Top of Task data

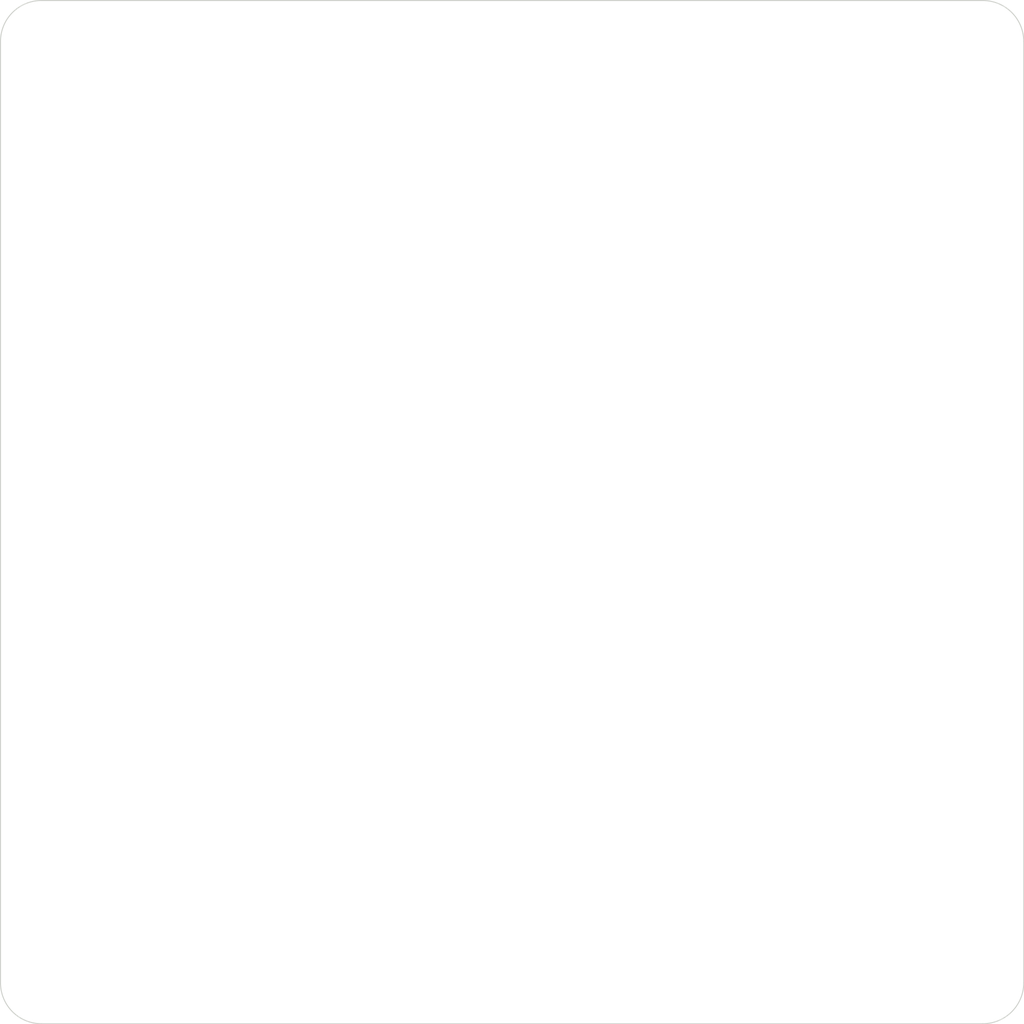
<source format=kicad_pcb>
(kicad_pcb
	(version 20241229)
	(generator "pcbnew")
	(generator_version "9.0")
	(general
		(thickness 1.6)
		(legacy_teardrops no)
	)
	(paper "A4")
	(layers
		(0 "F.Cu" signal)
		(4 "In1.Cu" signal)
		(6 "In2.Cu" signal)
		(8 "In3.Cu" signal)
		(10 "In4.Cu" signal)
		(2 "B.Cu" signal)
		(9 "F.Adhes" user "F.Adhesive")
		(11 "B.Adhes" user "B.Adhesive")
		(13 "F.Paste" user)
		(15 "B.Paste" user)
		(5 "F.SilkS" user "F.Silkscreen")
		(7 "B.SilkS" user "B.Silkscreen")
		(1 "F.Mask" user)
		(3 "B.Mask" user)
		(17 "Dwgs.User" user "User.Drawings")
		(19 "Cmts.User" user "User.Comments")
		(21 "Eco1.User" user "User.Eco1")
		(23 "Eco2.User" user "User.Eco2")
		(25 "Edge.Cuts" user)
		(27 "Margin" user)
		(31 "F.CrtYd" user "F.Courtyard")
		(29 "B.CrtYd" user "B.Courtyard")
		(35 "F.Fab" user)
		(33 "B.Fab" user)
		(39 "User.1" user)
		(41 "User.2" user)
		(43 "User.3" user)
		(45 "User.4" user)
	)
	(setup
		(stackup
			(layer "F.SilkS"
				(type "Top Silk Screen")
			)
			(layer "F.Paste"
				(type "Top Solder Paste")
			)
			(layer "F.Mask"
				(type "Top Solder Mask")
				(thickness 0.01)
			)
			(layer "F.Cu"
				(type "copper")
				(thickness 0.035)
			)
			(layer "dielectric 1"
				(type "prepreg")
				(thickness 0.1)
				(material "FR4")
				(epsilon_r 4.5)
				(loss_tangent 0.02)
			)
			(layer "In1.Cu"
				(type "copper")
				(thickness 0.035)
			)
			(layer "dielectric 2"
				(type "core")
				(thickness 0.535)
				(material "FR4")
				(epsilon_r 4.5)
				(loss_tangent 0.02)
			)
			(layer "In2.Cu"
				(type "copper")
				(thickness 0.035)
			)
			(layer "dielectric 3"
				(type "prepreg")
				(thickness 0.1)
				(material "FR4")
				(epsilon_r 4.5)
				(loss_tangent 0.02)
			)
			(layer "In3.Cu"
				(type "copper")
				(thickness 0.035)
			)
			(layer "dielectric 4"
				(type "core")
				(thickness 0.535)
				(material "FR4")
				(epsilon_r 4.5)
				(loss_tangent 0.02)
			)
			(layer "In4.Cu"
				(type "copper")
				(thickness 0.035)
			)
			(layer "dielectric 5"
				(type "prepreg")
				(thickness 0.1)
				(material "FR4")
				(epsilon_r 4.5)
				(loss_tangent 0.02)
			)
			(layer "B.Cu"
				(type "copper")
				(thickness 0.035)
			)
			(layer "B.Mask"
				(type "Bottom Solder Mask")
				(thickness 0.01)
			)
			(layer "B.Paste"
				(type "Bottom Solder Paste")
			)
			(layer "B.SilkS"
				(type "Bottom Silk Screen")
			)
			(copper_finish "None")
			(dielectric_constraints no)
		)
		(pad_to_mask_clearance 0)
		(allow_soldermask_bridges_in_footprints no)
		(tenting front back)
		(pcbplotparams
			(layerselection 0x00000000_00000000_55555555_5755f5ff)
			(plot_on_all_layers_selection 0x00000000_00000000_00000000_00000000)
			(disableapertmacros no)
			(usegerberextensions no)
			(usegerberattributes yes)
			(usegerberadvancedattributes yes)
			(creategerberjobfile yes)
			(dashed_line_dash_ratio 12.000000)
			(dashed_line_gap_ratio 3.000000)
			(svgprecision 4)
			(plotframeref no)
			(mode 1)
			(useauxorigin no)
			(hpglpennumber 1)
			(hpglpenspeed 20)
			(hpglpendiameter 15.000000)
			(pdf_front_fp_property_popups yes)
			(pdf_back_fp_property_popups yes)
			(pdf_metadata yes)
			(pdf_single_document no)
			(dxfpolygonmode yes)
			(dxfimperialunits yes)
			(dxfusepcbnewfont yes)
			(psnegative no)
			(psa4output no)
			(plot_black_and_white yes)
			(sketchpadsonfab no)
			(plotpadnumbers no)
			(hidednponfab no)
			(sketchdnponfab yes)
			(crossoutdnponfab yes)
			(subtractmaskfromsilk no)
			(outputformat 1)
			(mirror no)
			(drillshape 1)
			(scaleselection 1)
			(outputdirectory "")
		)
	)
	(net 0 "")
	(gr_arc
		(start 70.2 52)
		(mid 70.785786 50.585786)
		(end 72.2 50)
		(stroke
			(width 0.05)
			(type default)
		)
		(layer "Edge.Cuts")
		(uuid "26868c44-e8eb-4aba-a2db-aab58c94e381")
	)
	(gr_line
		(start 118.2 100)
		(end 72.2 100)
		(stroke
			(width 0.05)
			(type default)
		)
		(layer "Edge.Cuts")
		(uuid "6fb7f0fd-ddcf-4ad0-bf64-716bb6fcc9c9")
	)
	(gr_line
		(start 70.2 98)
		(end 70.2 52)
		(stroke
			(width 0.05)
			(type default)
		)
		(layer "Edge.Cuts")
		(uuid "85918c4a-d862-4b7d-b747-1f0bd6660a88")
	)
	(gr_arc
		(start 120.2 98)
		(mid 119.614214 99.414214)
		(end 118.2 100)
		(stroke
			(width 0.05)
			(type default)
		)
		(layer "Edge.Cuts")
		(uuid "8d48ad23-ef62-4f44-a9e1-09132eb05f23")
	)
	(gr_line
		(start 120.2 52)
		(end 120.2 98)
		(stroke
			(width 0.05)
			(type default)
		)
		(layer "Edge.Cuts")
		(uuid "a786eb5a-1211-4ad9-9567-3a5f16108404")
	)
	(gr_arc
		(start 72.2 100)
		(mid 70.785786 99.414214)
		(end 70.2 98)
		(stroke
			(width 0.05)
			(type default)
		)
		(layer "Edge.Cuts")
		(uuid "c47755b8-1871-491f-a242-21949e2f8d81")
	)
	(gr_line
		(start 72.2 50)
		(end 118.2 50)
		(stroke
			(width 0.05)
			(type default)
		)
		(layer "Edge.Cuts")
		(uuid "cb48a73b-40fb-477e-9277-39926ebcda0e")
	)
	(gr_arc
		(start 118.2 50)
		(mid 119.614214 50.585786)
		(end 120.2 52)
		(stroke
			(width 0.05)
			(type default)
		)
		(layer "Edge.Cuts")
		(uuid "f443a555-8bf7-4760-8d43-7b24ce971d21")
	)
	(embedded_fonts no)
)

</source>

Bottom of Task data

## [Exercise directions]
Whenever the word "SilkS" appears in a line of the listing, report that line.

## [Answer section]
		(5 "F.SilkS" user "F.Silkscreen")
		(7 "B.SilkS" user "B.Silkscreen")
			(layer "F.SilkS"
			(layer "B.SilkS"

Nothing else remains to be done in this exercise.